In the formula provided by ppabla the negative sign is added on each bond on the right. In your formula the negative term is collectively taken on the entire right side. Both are the same, you are interpreting it incorrectly.

According to your formula:

Sum of bonds on left - sum of bonds on right
= + 2280 - (4184)
= -1904
Alright, so correct me if I'm wrong.

If we use the formula: potential energy of product bonds−potential energy of reactant bonds.
We are subtracting the energies of all the bonds (sum of product bonds - the sum of reactant bonds) and we exclude the negative sign in the values because we are merely trying to find out the difference in potential energy of the bonds. Which, in the case of the reactants, would be the minimum energy needed to break the bonds (activation energy) so 2280 is the activation energy.
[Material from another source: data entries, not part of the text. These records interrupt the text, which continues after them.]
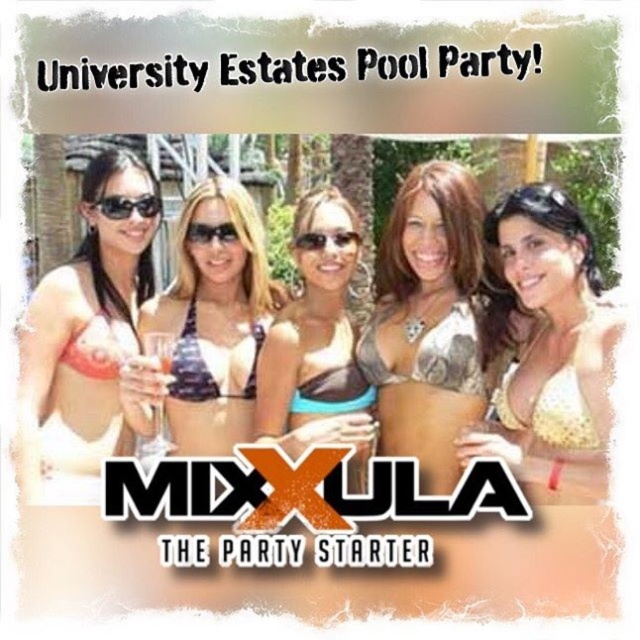
Question: Which object is positioned closest to the matte black sunglasses at center?

Choices:
 (A) matte white bikini top at left
 (B) yellow printed bikini top at center
 (C) black matte bikini top at center

Answer: (C)

Question: Considering the real-world distances, which object is closest to the black plastic sunglasses at center?

Choices:
 (A) camouflage bikini top at center
 (B) black plastic sunglasses at left
 (C) teal bikini top at center
 (D) matte white bikini top at left

Answer: (B)

Question: Which object is closer to the camera taking this photo?

Choices:
 (A) black matte bikini top at center
 (B) white bikini top at center

Answer: (B)

Question: Is the position of matte white bikini top at left more distant than that of black plastic sunglasses at center?

Choices:
 (A) yes
 (B) no

Answer: (B)

Question: Is matte white bikini top at left closer to camera compared to black plastic sunglasses at center?

Choices:
 (A) yes
 (B) no

Answer: (A)

Question: Considering the relative positions of yellow printed bikini top at center and matte white bikini top at left in the image provided, where is yellow printed bikini top at center located with respect to matte white bikini top at left?

Choices:
 (A) left
 (B) right

Answer: (B)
If we use the formula: =energy added to break reactant bonds+energy released when making product bonds.
We are trying to find out how much energy was used as a whole. So how much energy was taken in and then how much was released. And how much of this released energy wasn't used to break the bonds in the reactants.
So if we say 2280 kJ mol^-1 was taken in to make the bonds and then once the bonds were formed, -4184 kJ mol^-1 was given out. Therefore, 1904 kJ mol^-1 energy was released extra.
Because: the energy released would be -2280 - x = -4184. So the extra energy released is 1904 kJ mol^-1 and it's the enthalpy change.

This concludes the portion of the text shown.